Repeat the same steps to create a group for Api Users and assign users to it. Now the following users are created in Identity Server with the given groups.

User Group
new_publisher publisher_group
new_user user_group

Configure the API Manager

Step - 1 Configure the Identity Provider

  1. Sign in to the Management Console of API Manager by browsing the following URL: 

    https://{apim-ip}:9443/carbon

  2. Navigate to the Identity Providers section under Main → Identity and create a new Identity Provider.

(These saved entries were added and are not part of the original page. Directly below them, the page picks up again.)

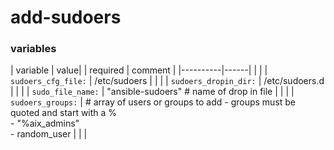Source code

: # add-sudoers

### variables

| variable | value| | required | comment |
|----------|------| | |
| `sudoers_cfg_file:` | /etc/sudoers | | |
| `sudoers_dropin_dir:` | /etc/sudoers.d | | |
| `sudo_file_name:` | "ansible-sudoers" # name of drop in file | | |
| `sudoers_groups:` | # array of users or groups to add - groups must be quoted and start with a % <br> - "%aix_admins" <br> - random_user | | |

    1. Expand the Federated Authenticators section and add the following configurations under OAuth2/OpenIDConnect Configuration:

      Enable OAuth2/OpenIDConnect True
      Client Id Client Id of the Service Provider created in Identity Server
      Client Secret Client Secret of the Service Provider created in Identity Server
      Authorization Endpoint URL https://is.wso2.com:9444/oauth2/authorize
      Token Endpoint URL https://is.wso2.com:9444/oauth2/token
      Callback Url https://apim.wso2.com:9443/commonauth
      Userinfo Endpoint URL https://is.wso2.com:9444/oauth2/userinfo
      Logout Endpoint URL https://is.wso2.com:9444/oidc/logout

      The following image shows the sample values for OAuth2/OpenIDConnect Configurations:

      sp

    2. Enable Just-in-Time Provisioning to provision the users in API Manager:

    3. Add the following role mapping under the Role Configuration section:

      Identity Server Group Roles Mapped in API Manager
      user_group Internal/Subscriber
      publisher_group Internal/publisher

      Tip

      Instead of using the default internal roles, you can also create new roles in API Manager and map it to the provisioned users.

    4. Add the following claim mapping under the Claim Configuration section.

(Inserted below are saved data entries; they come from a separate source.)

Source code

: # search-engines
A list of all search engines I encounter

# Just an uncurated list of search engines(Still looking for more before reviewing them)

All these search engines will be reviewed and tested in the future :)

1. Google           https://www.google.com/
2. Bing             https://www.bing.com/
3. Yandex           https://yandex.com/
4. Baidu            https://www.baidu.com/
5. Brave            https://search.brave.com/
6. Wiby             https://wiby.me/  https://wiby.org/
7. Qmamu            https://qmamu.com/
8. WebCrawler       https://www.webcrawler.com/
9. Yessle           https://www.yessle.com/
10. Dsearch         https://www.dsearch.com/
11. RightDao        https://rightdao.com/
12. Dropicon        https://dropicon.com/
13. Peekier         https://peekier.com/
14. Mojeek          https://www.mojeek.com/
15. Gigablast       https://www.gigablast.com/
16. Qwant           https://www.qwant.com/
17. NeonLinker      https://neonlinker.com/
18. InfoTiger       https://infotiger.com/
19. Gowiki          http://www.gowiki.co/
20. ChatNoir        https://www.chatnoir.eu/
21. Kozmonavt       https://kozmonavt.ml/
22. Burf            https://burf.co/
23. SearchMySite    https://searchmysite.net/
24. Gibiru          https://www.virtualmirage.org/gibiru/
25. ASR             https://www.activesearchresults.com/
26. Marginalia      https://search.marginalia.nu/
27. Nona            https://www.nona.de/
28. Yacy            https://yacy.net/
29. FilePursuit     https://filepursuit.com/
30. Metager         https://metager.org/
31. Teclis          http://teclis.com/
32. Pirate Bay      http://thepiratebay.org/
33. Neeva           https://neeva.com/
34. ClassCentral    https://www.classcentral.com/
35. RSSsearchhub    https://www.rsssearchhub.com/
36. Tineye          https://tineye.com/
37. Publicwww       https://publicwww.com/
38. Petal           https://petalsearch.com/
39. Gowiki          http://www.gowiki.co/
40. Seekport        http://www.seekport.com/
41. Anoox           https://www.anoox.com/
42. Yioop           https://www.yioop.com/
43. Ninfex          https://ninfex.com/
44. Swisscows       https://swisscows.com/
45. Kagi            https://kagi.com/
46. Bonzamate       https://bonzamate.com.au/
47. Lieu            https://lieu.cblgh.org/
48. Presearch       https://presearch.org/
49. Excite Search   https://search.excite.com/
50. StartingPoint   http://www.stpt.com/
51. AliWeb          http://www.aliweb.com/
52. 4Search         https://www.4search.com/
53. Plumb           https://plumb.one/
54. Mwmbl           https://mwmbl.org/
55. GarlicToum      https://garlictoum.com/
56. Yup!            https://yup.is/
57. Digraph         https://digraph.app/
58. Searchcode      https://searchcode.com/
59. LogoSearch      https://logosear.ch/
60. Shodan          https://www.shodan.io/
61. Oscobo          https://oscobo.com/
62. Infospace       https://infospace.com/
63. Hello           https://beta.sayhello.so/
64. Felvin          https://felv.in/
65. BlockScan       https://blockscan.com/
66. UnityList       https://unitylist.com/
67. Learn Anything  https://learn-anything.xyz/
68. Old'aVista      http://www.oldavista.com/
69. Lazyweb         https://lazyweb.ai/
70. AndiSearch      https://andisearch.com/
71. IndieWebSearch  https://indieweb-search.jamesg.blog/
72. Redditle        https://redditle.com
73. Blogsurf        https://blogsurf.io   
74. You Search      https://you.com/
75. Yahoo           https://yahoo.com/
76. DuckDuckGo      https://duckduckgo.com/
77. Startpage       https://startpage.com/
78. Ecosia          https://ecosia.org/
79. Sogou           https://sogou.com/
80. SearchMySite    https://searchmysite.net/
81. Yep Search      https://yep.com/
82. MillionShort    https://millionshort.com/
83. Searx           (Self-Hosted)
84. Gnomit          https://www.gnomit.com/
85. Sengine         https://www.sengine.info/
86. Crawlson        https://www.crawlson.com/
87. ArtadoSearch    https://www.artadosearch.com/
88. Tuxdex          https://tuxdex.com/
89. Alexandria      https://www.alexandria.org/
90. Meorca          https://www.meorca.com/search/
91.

      Identity Provider Claim URI Local Claim URI
      groups http://wso2.org/claims/role

      Also select groups as the Role Claim URI.

    Claim mapping for sso

Step - 2 Configure the Service Provider

  1. Navigate to Service Providers section and list the Service Providers. There are two service providers created for Publisher portal and Developer portal named as apim_publisher and apim_devportal. Edit the apim_publisher service provider.

    Attention

    You will have to log into the Developer Portal and Publisher at least once for the two service providers to appear as it is created during first login.

  2. Expand the Local & Outbound Authentication Configuration section and select Federated Authentication as Authentication Type and select the name of the Identity Provider you created in previous step and update.

  3. Repeat the same step for apim_devportal Service Provider as well.

Now you will be able to login to Publisher and Devportal using the users in WSO2 Identity Server.